*** Records provided ***
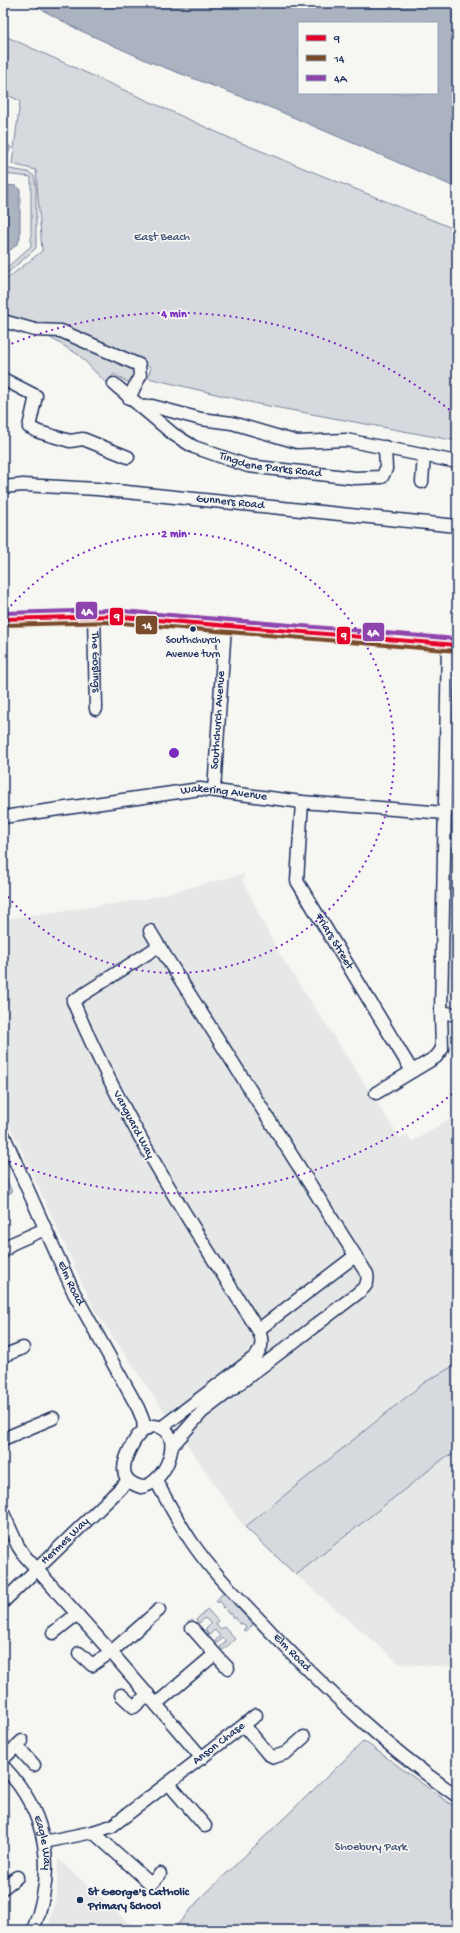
<svg xmlns="http://www.w3.org/2000/svg" width="460" height="1933" font-family="'Gochi Hand',sans-serif">
  <rect width="100%" height="100%" fill="#f6f6f2"/>
  <filter id="ink" filterUnits="userSpaceOnUse"><feTurbulence type="fractalNoise" baseFrequency=".025" numOctaves="2"/><feDisplacementMap in="SourceGraphic" scale="8" xChannelSelector="R" yChannelSelector="G"/><feConvolveMatrix kernelMatrix="1 2 1 2 8 2 1 2 1" color-interpolation-filters="sRGB"/></filter>
  <g filter="url(#ink)">
    <!-- built -->
    <path fill="#e6e7e7" d="M244,874L243,882L277,950L400,1138L407,1134L412,1142L457,1114V1784L452,1781L456,1767L457,1667L400,1664L296,1575L242,1524L95,1311L3,1110V919L141,900Z
      M436,879H457V1041L434,1013Z
      M58,1859L137,1930H48L57,1891Z"/>
    <!-- green -->
    <path fill="#d6d9dd" stroke="#78849e" d="M3,35L234,140L457,230V441L258,404L148,378L151,367L141,363L131,355L65,327L39,325L3,315V282L42,251L36,170L12,164L20,101L3,93Z
      M3,143L11,147L3,166Z
      M3,168L28,172L34,176L36,188V248L3,277V271L31,246V177L3,174Z
      M53,334L131,365L135,376L132,383H129L114,374L106,383L79,355L49,337Z
      M3,1171L12,1192L3,1196Z
      M457,1364V1454L447,1456L296,1575L245,1527L425,1382Z
      M224,1592L253,1625L245,1631L243,1630L246,1627L242,1623L240,1625L235,1617L234,1618L231,1616L233,1615L231,1613L229,1614L226,1611L227,1609L225,1607L223,1608L222,1607L223,1605L220,1601L218,1603L216,1601Z
      M207,1609L218,1621L216,1624L221,1629L224,1627L235,1639L223,1650L220,1647L226,1642L223,1638L217,1643L215,1641L220,1636L215,1630L209,1635L205,1630L211,1624L205,1618L199,1623L196,1620Z
      M364,1741L457,1809V1930H173L198,1901Z"/>
    <!-- water -->
    <path fill="#abb2c0" stroke="#717e99" fill-rule="evenodd" d="M30,3H457V188L274,109L150,62L77,29ZM299,23H437V93H299Z
      M3,185L16,186L20,189V238L18,243L3,257Z"/>
    <g fill="none" stroke-linecap="round" stroke-linejoin="round">
      <defs>
        <g id="minor">
          <path d="M3,321L35,330L61,331L139,365L140,376L129,398"/>
          <path d="M3,379L36,396L29,427L39,432L70,441L83,439L128,457"/>
          <path id="s1" d="M114,384L173,434L194,447L248,466L355,478L382,477L386,469L385,447"/>
          <path d="M143,407L152,406L201,419L232,423L297,442L346,440L457,462"/>
          <path d="M422,482L424,455"/>
          <path id="s2" d="M3,487L23,485L97,489L457,526"/>
          <path id="s3" d="M94,615L96,709"/>
          <path d="M3,619L110,616L457,645"/>
          <path id="s4" d="M214,790L225,626"/>
          <path id="s5" d="M302,802L297,881L412,1071"/>
          <path id="s6" d="M3,817L200,789L302,802L445,813"/>
          <path d="M150,931L159,946"/>
          <path d="M441,1012L457,1015"/>
          <path d="M376,1093L436,1057L442,1049L441,1012L448,644"/>
          <path id="s7" d="M3,1134L74,1293L138,1408L143,1420L144,1430"/>
          <path d="M3,1252L11,1244L45,1229"/>
          <path d="M258,1330L355,1256"/>
          <path d="M3,1356L23,1348"/>
          <path d="M154,1426C188,1429 166,1485 141,1487C121,1481 121,1468 129,1451C135,1439 140,1429 154,1426Z"/>
          <path d="M161,1428L256,1356C263,1347 263,1339 258,1330C190,1223 122,1118 73,1001L159,946L367,1274C369,1284 365,1287 358,1293L202,1412L172,1446"/>
          <path d="M3,1439L53,1418"/>
          <path id="s8" d="M156,1481C168,1502 179,1524 193,1544C215,1576 245,1604 271,1632C330,1693 387,1748 457,1796"/>
          <path d="M3,1513L18,1546L24,1555L111,1652L202,1758"/>
          <path id="s9" d="M3,1602L128,1481"/>
          <path d="M53,1633L77,1614"/>
          <path d="M79,1653L92,1665L111,1652L159,1610"/>
          <path d="M215,1654L228,1668"/>
          <path d="M121,1695L134,1707L148,1694"/>
          <path d="M156,1704L215,1654L192,1628"/>
          <path d="M244,1725L256,1715"/>
          <path d="M17,1746L34,1765"/>
          <path d="M3,1759L22,1741"/>
          <path id="s10" d="M3,1766C48,1813 57,1870 33,1930"/>
          <path d="M169,1784L205,1826"/>
          <path d="M93,1832L151,1884L160,1874"/>
          <path id="s11" d="M44,1842L93,1832L112,1826L244,1725L268,1754L274,1757L286,1753L304,1737"/>
          <path d="M3,1888L17,1877"/>
        </g>
      </defs>
      <!-- minor casing -->
      <use href="#minor" stroke="#1b2f5e" stroke-width="15"/>
      <!-- minor -->
      <use href="#minor" stroke="#f6f6f2" stroke-width="12"/>
      <defs>
        <path id="bus-1" d="M3,619L110,616L457,645"/>
        <path id="bus-2" d="M3,625L110,622L457,651"/>
        <path id="bus-3" d="M3,613L110,610L457,639"/>
      </defs>
      <!-- bus-1 casing -->
      <use href="#bus-1" stroke="#f6f6f2" stroke-width="7"/>
      <!-- bus-2 casing -->
      <use href="#bus-2" stroke="#f6f6f2" stroke-width="7"/>
      <!-- bus-3 casing -->
      <use href="#bus-3" stroke="#f6f6f2" stroke-width="7"/>
      <!-- bus-1 -->
      <use href="#bus-1" stroke="#e4002b" stroke-width="4"/>
      <!-- bus-2 -->
      <use href="#bus-2" stroke="#7a4b2a" stroke-width="4"/>
      <!-- bus-3 -->
      <use href="#bus-3" stroke="#8e44ad" stroke-width="4"/>
    </g>
  </g>
  <!-- distance rings -->
  <g fill="none" stroke="#7b2cbf" stroke-width="2" stroke-dasharray="2 4">
    <path d="M3 615A220 220 0 1 1 3 891"/>
    <path d="M457 1090A440 440 0 0 1 6 1160M6 346A440 440 0 0 1 457 416"/>
  </g>
  <!-- markers -->
  <g fill="#1b2f5e" stroke="#f6f6f2" stroke-width="1.5">
    <circle cx="193" cy="629" r="3.5"/>
    <circle cx="80" cy="1900" r="4"/>
  </g>
  <g text-anchor="middle" dominant-baseline="central" stroke-width="3.5" stroke-linejoin="round" paint-order="stroke">
    <!-- bus labels -->
    <g font-size="11" fill="#1b2f5e" stroke="#f6f6f2">
      <text x="193" y="641">Southchurch<tspan x="193" dy="14">Avenue turn</tspan></text>
    </g>
    <!-- park labels -->
    <g font-size="12" fill="#405177" stroke="#f6f6f2">
      <text x="162" y="238">East Beach</text>
      <text x="371" y="1848">Shoebury Park</text>
    </g>
    <!-- street labels -->
    <g font-size="12" fill="#1b2f5e" stroke="#f6f6f2">
      <text stroke="none"><textPath href="#s1" startOffset="181">Tingdene Parks Road</textPath></text>
      <text stroke="none"><textPath href="#s2" startOffset="228">Gunners Road</textPath></text>
      <text stroke="none"><textPath href="#s3" startOffset="47">The Goslings</textPath></text>
      <text stroke="none"><textPath href="#s4" startOffset="70">Southchurch Avenue</textPath></text>
      <text stroke="none"><textPath href="#s6" startOffset="223">Wakering Avenue</textPath></text>
      <text stroke="none"><textPath href="#s5" startOffset="150">Friars Street</textPath></text>
      <text transform="translate(133 1125) rotate(62)">Vanguard Way</text>
      <text stroke="none"><textPath href="#s7" startOffset="164">Elm Road</textPath></text>
      <text stroke="none"><textPath href="#s9" startOffset="87">Hermes Way</textPath></text>
      <text stroke="none"><textPath href="#s8" startOffset="220">Elm Road</textPath></text>
      <text stroke="none"><textPath href="#s11" startOffset="205">Anson Chase</textPath></text>
      <text stroke="none"><textPath href="#s10" startOffset="88">Eagle Way</textPath></text>
    </g>
    <!-- poi labels -->
    <g font-size="12" font-weight="bold" fill="#1b2f5e" stroke="#f6f6f2" text-anchor="start">
      <text x="88" y="1893">St George's Catholic<tspan x="88" dy="14">Primary School</tspan></text>
    </g>
  </g>
  <circle cx="174" cy="753" r="6" fill="#7b2cbf" stroke="#f6f6f2" stroke-width="2"/>
  <g font-size="12" text-anchor="middle" font-weight="bold" fill="#7b2cbf" stroke="#f6f6f2" stroke-width="3.5" stroke-linejoin="round" paint-order="stroke">
    <text x="174" y="317">4 min</text>
    <text x="174" y="537">2 min</text>
  </g>
  <g stroke="#f6f6f2" stroke-width="1.5">
    <rect x="75" y="601" width="23" height="19" rx="4" fill="#8e44ad"/>
    <rect x="109" y="607" width="15" height="19" rx="4" fill="#e4002b"/>
    <rect x="135" y="615" width="23" height="20" rx="4" fill="#7a4b2a"/>
    <rect x="362" y="622" width="23" height="20" rx="4" fill="#8e44ad"/>
    <rect x="336" y="626" width="15" height="19" rx="4" fill="#e4002b"/>
  </g>
  <g font-size="11" text-anchor="middle" font-weight="bold" fill="#fff">
    <text x="87" y="615">4A</text>
    <text x="117" y="620">9</text>
    <text x="147" y="629">14</text>
    <text x="373" y="636">4A</text>
    <text x="344" y="639">9</text>
  </g>
  <!-- margin -->
  <rect width="460" height="1933" fill="none" stroke="#f6f6f2" stroke-width="16"/>
  <rect x="8" y="8" width="444" height="1917" fill="none" stroke="#1b2f5e" stroke-width="1.5" filter="url(#ink)"/>
  <!-- legend -->
  <rect x="298" y="22" width="140" height="72" fill="#f6f6f2" stroke="#9ea6b7"/>
  <rect x="306" y="35" width="20" height="6" fill="#e4002b" stroke="#9ea6b7"/>
  <text x="334" y="42" font-size="12" fill="#1b2f5e">9</text>
  <rect x="306" y="55" width="20" height="6" fill="#7a4b2a" stroke="#9ea6b7"/>
  <text x="334" y="62" font-size="12" fill="#1b2f5e">14</text>
  <rect x="306" y="75" width="20" height="6" fill="#8e44ad" stroke="#9ea6b7"/>
  <text x="334" y="82" font-size="12" fill="#1b2f5e">4A</text>
</svg>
*** End of Records provided ***
= Assignment =
Copy each line of the data above that holds "Avenue".

= Response to the task =
      <text x="193" y="641">Southchurch<tspan x="193" dy="14">Avenue turn</tspan></text>
      <text stroke="none"><textPath href="#s4" startOffset="70">Southchurch Avenue</textPath></text>
      <text stroke="none"><textPath href="#s6" startOffset="223">Wakering Avenue</textPath></text>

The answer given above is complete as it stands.